Trimpin holding a prototype for Nancarrow's aborted percussion orchestra experiment's

Trimpin holding a prototype for Nancarrow’s aborted percussion orchestra experiment’s

After the candles were out the audience, led by Charles Amirkhanian, sang happy birthday which prompted Lawson to spontaneously run to one of the pianos to accompany the traditional song.  Charles Amirkhanian, composer, radio host and impresario produced the first complete recording of Nancarrow’s player piano studies (and the only recording made on Nancarrow’s player pianos in his Mexico City studio) in 1980 which brought the composer to a much wider audience and got him invited to the 1982 New Music America festival and later helped him get a Mac Arthur genius grant.  A chance find in a record store in Paris inspired Hungarian composer Gyorgy Ligeti to write his masterful piano etudes after hearing these recordings.
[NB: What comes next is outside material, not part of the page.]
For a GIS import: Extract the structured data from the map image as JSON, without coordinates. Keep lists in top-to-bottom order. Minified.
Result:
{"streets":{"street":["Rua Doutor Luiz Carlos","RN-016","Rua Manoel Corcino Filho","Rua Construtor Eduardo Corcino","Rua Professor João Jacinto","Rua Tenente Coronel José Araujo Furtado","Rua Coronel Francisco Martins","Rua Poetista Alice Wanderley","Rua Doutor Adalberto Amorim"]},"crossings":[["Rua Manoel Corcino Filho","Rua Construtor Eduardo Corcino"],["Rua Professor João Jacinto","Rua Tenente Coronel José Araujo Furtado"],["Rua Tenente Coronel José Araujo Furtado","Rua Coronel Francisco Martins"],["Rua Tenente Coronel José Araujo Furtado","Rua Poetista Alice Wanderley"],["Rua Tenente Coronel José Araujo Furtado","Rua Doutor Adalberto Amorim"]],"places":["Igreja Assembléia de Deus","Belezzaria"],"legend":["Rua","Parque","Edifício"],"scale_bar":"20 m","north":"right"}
Charles Amirkhanian with Rex Lawson

Charles Amirkhanian holding the microphone while Rex Lawson sings along with one of his piano rolls.

Trimpin scanned all of Nancarrow’s piano rolls into a computer and made it possible for the music to be studied more widely as well as preserving it on a hard drive.  He went from the piano rolls which are essentially a digital medium the equivalent of punch cards for historians and those of us old enough to remember to digital storage on a magnetic drive.
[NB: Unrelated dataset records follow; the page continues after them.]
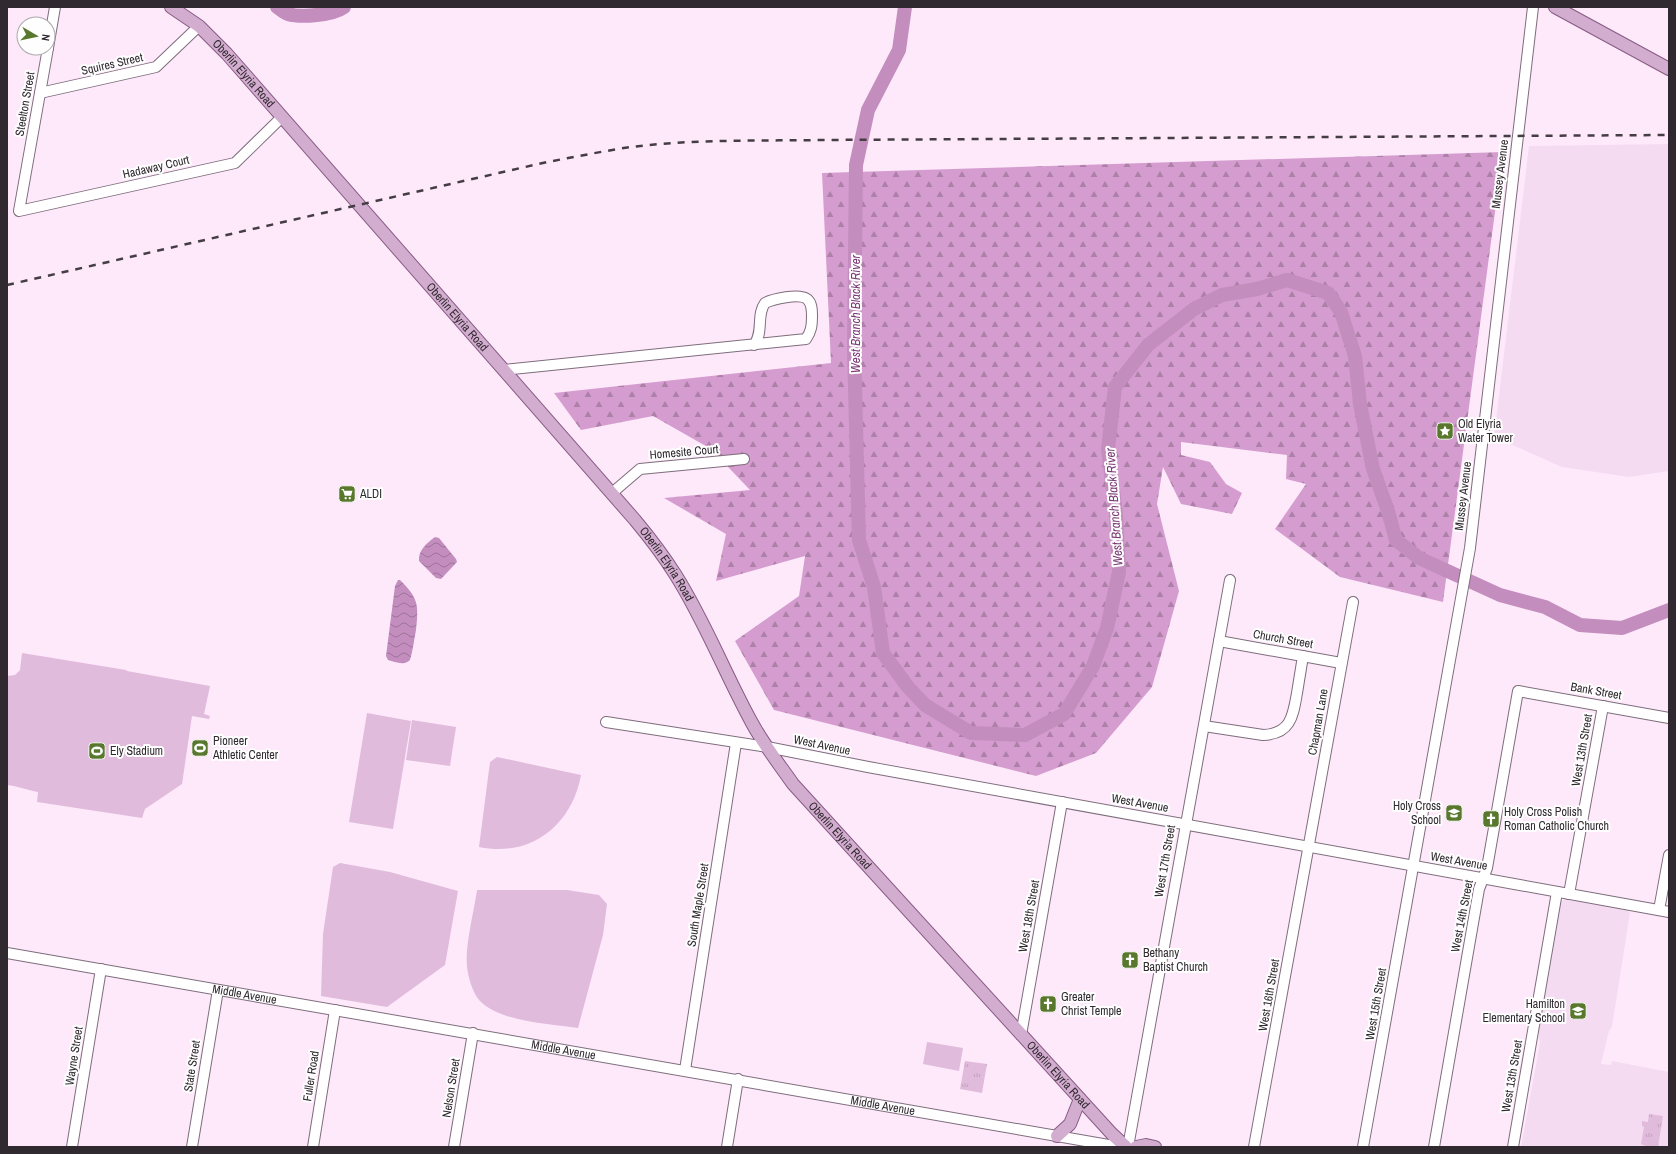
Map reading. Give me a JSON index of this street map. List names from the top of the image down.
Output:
{
  "streets": {
    "main road": ["Oberlin Elyria Road"],
    "street": [
      "Squires Street",
      "Steelton Street",
      "Hadaway Court",
      "Mussey Avenue",
      "Homesite Court",
      "Church Street",
      "Bank Street",
      "Chapman Lane",
      "West Avenue",
      "West 13th Street",
      "West 17th Street",
      "South Maple Street",
      "West 18th Street",
      "West 14th Street",
      "Middle Avenue",
      "West 16th Street",
      "West 15th Street",
      "Wayne Street",
      "State Street",
      "Fuller Road",
      "Nelson Street"
    ]
  },
  "crossings": [
    ["Squires Street", "Oberlin Elyria Road"],
    ["Squires Street", "Steelton Street"],
    ["Oberlin Elyria Road", "Hadaway Court"],
    ["Oberlin Elyria Road", "Homesite Court"],
    ["Oberlin Elyria Road", "West Avenue"],
    ["Oberlin Elyria Road", "West 17th Street"],
    ["Oberlin Elyria Road", "West 18th Street"],
    ["Steelton Street", "Hadaway Court"],
    ["Mussey Avenue", "West Avenue"],
    ["Mussey Avenue", "West 15th Street"],
    ["Church Street", "Chapman Lane"],
    ["Church Street", "West 17th Street"],
    ["Bank Street", "West 13th Street"],
    ["Bank Street", "West 14th Street"],
    ["Chapman Lane", "West Avenue"],
    ["Chapman Lane", "West 16th Street"],
    ["West Avenue", "West 13th Street"],
    ["West Avenue", "West 17th Street"],
    ["West Avenue", "South Maple Street"],
    ["West Avenue", "West 18th Street"],
    ["West Avenue", "West 14th Street"],
    ["West Avenue", "West 16th Street"],
    ["West Avenue", "West 15th Street"],
    ["South Maple Street", "Middle Avenue"],
    ["Middle Avenue", "Wayne Street"],
    ["Middle Avenue", "State Street"],
    ["Middle Avenue", "Fuller Road"],
    ["Middle Avenue", "Nelson Street"]
  ],
  "water": ["West Branch Black River"],
  "places": {
    "place": ["Old Elyria Water Tower"],
    "supermarket": ["ALDI"],
    "sports": ["Pioneer Athletic Center", "Ely Stadium"],
    "school or university": ["Holy Cross School", "Hamilton Elementary School"],
    "church": ["Holy Cross Polish Roman Catholic Church", "Bethany Baptist Church", "Greater Christ Temple"]
  },
  "north": "right"
}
As I noted at the beginning this was a most appropriate tribute occurring on Nancarrow’s actual birthday and featuring people like Amirkhanian, Lawson and Trimpin who were inspired by Nancarrow’s work and have done so much to bring it to light and to preserve it for posterity.
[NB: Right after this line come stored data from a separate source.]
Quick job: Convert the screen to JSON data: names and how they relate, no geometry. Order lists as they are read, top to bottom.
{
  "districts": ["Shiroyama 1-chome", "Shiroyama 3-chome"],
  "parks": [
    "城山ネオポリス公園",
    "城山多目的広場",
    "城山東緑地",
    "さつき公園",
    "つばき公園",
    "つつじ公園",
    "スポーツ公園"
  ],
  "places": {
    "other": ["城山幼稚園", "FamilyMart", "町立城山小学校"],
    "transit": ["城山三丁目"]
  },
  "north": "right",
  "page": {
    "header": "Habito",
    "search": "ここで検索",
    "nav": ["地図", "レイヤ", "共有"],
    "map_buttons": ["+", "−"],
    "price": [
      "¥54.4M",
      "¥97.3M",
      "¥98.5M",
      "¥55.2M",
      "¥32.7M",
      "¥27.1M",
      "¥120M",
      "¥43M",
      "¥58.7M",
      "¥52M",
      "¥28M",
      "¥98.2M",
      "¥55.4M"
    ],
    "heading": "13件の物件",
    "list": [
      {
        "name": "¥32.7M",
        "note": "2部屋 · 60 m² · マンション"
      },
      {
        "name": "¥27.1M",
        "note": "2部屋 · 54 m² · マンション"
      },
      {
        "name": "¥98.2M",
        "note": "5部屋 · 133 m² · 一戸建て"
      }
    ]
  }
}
Following the intermission we were again treated to Rex Lawson who provided a perspective on the importance of player pianos and pianolas in early 20th Century culture.  He illustrated the function of the pianolist explaining as he said, “Why I need to be here at all…” by playing a Rachmaninoff polka first without any nuance executed by the pianolist and then with him demonstrating how the pianolist puts life into the piece, a world of difference.  He spoke of composers who actually wrote for the pianola.  It is different from writing for a pianist because the pianola is not limited to the size of one’s hand or the number of fingers one has.  It afforded composers a technology to write a more orchestral fabric.

He demonstrated with pieces by Sir Arnold Bax, an early 20th century British composer and by Stravisnksy (a marvelous arrangement of the scene from Petroushka when the puppet first comes to life).  He also spoke of now forgotten composers who had the career of being arrangers for the pianola.  While many homes had pianos and many could play the piano, the pianola allowed them to play larger and more difficult works beyond the skills of the average pianist and, frequently, beyond the skills of any human being.

The evening ended with another demonstration of Trimpin’s computer driven pianola this time playing one of Nancarrow’s early boogie woogie pieces.  And then there was time to speak with the artists and audience members who showed enthusiasm and interest.

Tonight’s event, we were told, was organized by Other Mind’s development director Cynthia Mei and she made a plea for funding this and next weekend’s events through Kickstarter (http://www.kickstarter.com/projects/otherminds/nancarrow-at-100-a-centennial-celebration?ref=card) where the rewards for participating in the funding range from mention in the program booklet to CDs, t-shirts and downloadable recordings of the performances.  This writer is a proud part of the kickstarter campaign and would like to encourage others as well.  We are honoring a true genius in American music and preserving his influence and legacy for future generations.  I think Mr. Nancarrow would have heartily approved.